Selection:
Re: [PATCH v11 00/23] x86/resctrl : Support AMD Assignable Bandwidth Monitoring Counters (ABMC)

From: Peter Newman
Date: Mon Feb 03 2025 - 10:02:02 EST


Hi Babu,

On Wed, Jan 22, 2025 at 9:20 PM Babu Moger <babu.moger@xxxxxxx> wrote:
>
>
> This series adds the support for Assignable Bandwidth Monitoring Counters
> (ABMC). It is also called QoS RMID Pinning feature
>
> Series is written such that it is easier to support other assignable
> features supported from different vendors.
>
> The feature details are documented in the APM listed below [1].
> [1] AMD64 Architecture Programmer's Manual Volume 2: System Programming
> Publication # 24593 Revision 3.41 section 19.3.3.3 Assignable Bandwidth
> Monitoring (ABMC). The documentation is available at
> Link: https://bugzilla.kernel.org/show_bug.cgi?id=206537
>
> The patches are based on top of commit
> d361b84d51bfe (tip/master) Merge branch into tip/master: 'x86/tdx'
>
> # Introduction
>
> Users can create as many monitor groups as RMIDs supported by the hardware.
> However, bandwidth monitoring feature on AMD system only guarantees that
> RMIDs currently assigned to a processor will be tracked by hardware.
> The counters of any other RMIDs which are no longer being tracked will be
> reset to zero. The MBM event counters return "Unavailable" for the RMIDs
> that are not tracked by hardware. So, there can be only limited number of
> groups that can give guaranteed monitoring numbers. With ever changing
> configurations there is no way to definitely know which of these groups
> are being tracked for certain point of time. Users do not have the option
> to monitor a group or set of groups for certain period of time without
> worrying about counter being reset in between.

[Extracted records]
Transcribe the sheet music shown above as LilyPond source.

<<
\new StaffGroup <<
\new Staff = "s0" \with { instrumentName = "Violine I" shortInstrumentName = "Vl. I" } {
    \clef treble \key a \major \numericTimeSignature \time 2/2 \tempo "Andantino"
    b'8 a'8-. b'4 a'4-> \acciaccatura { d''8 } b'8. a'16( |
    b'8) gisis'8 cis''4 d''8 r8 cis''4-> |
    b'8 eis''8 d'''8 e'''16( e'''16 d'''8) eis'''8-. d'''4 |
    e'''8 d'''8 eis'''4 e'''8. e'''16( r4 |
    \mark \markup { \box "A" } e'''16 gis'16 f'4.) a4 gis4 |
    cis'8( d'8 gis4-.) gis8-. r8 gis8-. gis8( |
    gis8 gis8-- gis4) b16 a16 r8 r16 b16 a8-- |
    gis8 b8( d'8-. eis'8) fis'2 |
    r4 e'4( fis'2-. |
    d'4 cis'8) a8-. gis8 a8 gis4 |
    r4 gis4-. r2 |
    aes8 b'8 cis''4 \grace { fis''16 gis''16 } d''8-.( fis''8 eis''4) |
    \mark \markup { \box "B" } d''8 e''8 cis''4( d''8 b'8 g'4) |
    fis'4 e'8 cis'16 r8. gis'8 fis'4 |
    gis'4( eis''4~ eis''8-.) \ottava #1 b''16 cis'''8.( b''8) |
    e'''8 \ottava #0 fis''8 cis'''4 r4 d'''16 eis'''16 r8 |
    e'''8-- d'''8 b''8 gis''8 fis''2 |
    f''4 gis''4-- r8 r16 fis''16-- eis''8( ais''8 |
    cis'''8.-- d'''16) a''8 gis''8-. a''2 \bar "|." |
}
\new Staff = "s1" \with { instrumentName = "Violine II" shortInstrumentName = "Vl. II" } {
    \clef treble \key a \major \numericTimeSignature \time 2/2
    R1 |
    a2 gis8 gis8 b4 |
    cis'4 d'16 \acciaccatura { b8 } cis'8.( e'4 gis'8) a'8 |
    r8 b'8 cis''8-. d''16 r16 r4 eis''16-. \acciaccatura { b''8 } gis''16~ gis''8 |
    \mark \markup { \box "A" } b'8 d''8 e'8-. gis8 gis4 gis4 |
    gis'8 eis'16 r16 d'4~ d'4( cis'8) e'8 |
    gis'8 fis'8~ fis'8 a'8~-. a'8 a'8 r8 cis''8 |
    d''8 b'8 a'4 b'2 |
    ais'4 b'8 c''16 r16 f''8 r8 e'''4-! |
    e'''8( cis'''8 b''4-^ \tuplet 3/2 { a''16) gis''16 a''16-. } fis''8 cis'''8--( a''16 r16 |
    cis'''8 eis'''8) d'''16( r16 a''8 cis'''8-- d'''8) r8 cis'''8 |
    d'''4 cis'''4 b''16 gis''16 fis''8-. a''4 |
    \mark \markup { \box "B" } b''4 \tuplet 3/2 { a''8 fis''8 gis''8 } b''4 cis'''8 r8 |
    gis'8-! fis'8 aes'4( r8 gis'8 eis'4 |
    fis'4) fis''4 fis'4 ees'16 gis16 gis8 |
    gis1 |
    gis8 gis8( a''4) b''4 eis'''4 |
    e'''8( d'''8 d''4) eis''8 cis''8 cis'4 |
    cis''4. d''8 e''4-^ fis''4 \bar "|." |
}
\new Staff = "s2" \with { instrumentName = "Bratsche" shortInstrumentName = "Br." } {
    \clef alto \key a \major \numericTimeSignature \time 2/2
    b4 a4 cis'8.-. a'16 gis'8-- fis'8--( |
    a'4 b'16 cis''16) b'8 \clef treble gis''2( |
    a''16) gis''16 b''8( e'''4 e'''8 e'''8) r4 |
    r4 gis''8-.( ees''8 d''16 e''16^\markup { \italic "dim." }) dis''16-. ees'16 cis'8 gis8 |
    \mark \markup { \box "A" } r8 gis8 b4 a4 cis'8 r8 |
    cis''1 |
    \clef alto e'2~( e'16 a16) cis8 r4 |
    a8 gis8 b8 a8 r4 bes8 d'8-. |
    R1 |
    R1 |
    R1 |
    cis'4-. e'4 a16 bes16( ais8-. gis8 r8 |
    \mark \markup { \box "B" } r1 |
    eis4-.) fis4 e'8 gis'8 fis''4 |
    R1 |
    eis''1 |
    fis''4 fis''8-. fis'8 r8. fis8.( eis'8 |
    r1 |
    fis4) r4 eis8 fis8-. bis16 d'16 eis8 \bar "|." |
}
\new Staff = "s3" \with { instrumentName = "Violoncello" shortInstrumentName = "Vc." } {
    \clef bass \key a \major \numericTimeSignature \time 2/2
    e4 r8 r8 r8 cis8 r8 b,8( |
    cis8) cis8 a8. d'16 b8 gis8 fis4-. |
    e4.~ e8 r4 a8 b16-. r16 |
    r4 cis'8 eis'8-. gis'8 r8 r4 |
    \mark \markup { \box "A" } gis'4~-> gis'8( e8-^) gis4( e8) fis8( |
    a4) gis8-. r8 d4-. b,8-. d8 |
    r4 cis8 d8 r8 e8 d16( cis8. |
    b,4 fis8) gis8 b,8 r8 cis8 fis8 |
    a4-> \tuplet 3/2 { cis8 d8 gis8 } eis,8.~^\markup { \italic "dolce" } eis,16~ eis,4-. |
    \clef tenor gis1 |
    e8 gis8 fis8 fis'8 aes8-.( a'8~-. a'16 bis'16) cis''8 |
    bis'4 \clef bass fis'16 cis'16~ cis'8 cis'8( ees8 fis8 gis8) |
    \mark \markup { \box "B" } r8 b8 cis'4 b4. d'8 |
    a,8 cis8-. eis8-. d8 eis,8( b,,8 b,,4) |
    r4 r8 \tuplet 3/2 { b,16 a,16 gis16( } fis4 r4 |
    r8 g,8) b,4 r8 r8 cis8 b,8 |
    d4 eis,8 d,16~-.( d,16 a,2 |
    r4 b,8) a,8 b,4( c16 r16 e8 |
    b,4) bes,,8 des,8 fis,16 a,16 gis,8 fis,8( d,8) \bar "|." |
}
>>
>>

Written exercise A: Translate this sentence from the ABMC patch post into Spanish: "Users can create as many monitor groups as RMIDs supported by the hardware."
Written exercise B: According to the ABMC patch post, what else is Assignable Bandwidth Monitoring Counters (ABMC) called?
Written exercise C: Please set down everything in the ABMC patch post from "On Wed, Jan" down to "listed below [1].".

Complete output A: Los usuarios pueden crear tantos grupos de monitorización como RMID admita el hardware.

Complete output B: It is also called the QoS RMID Pinning feature.

Complete output C:
On Wed, Jan 22, 2025 at 9:20 PM Babu Moger <babu.moger@xxxxxxx> wrote:
>
>
> This series adds the support for Assignable Bandwidth Monitoring Counters
> (ABMC). It is also called QoS RMID Pinning feature
>
> Series is written such that it is easier to support other assignable
> features supported from different vendors.
>
> The feature details are documented in the APM listed below [1].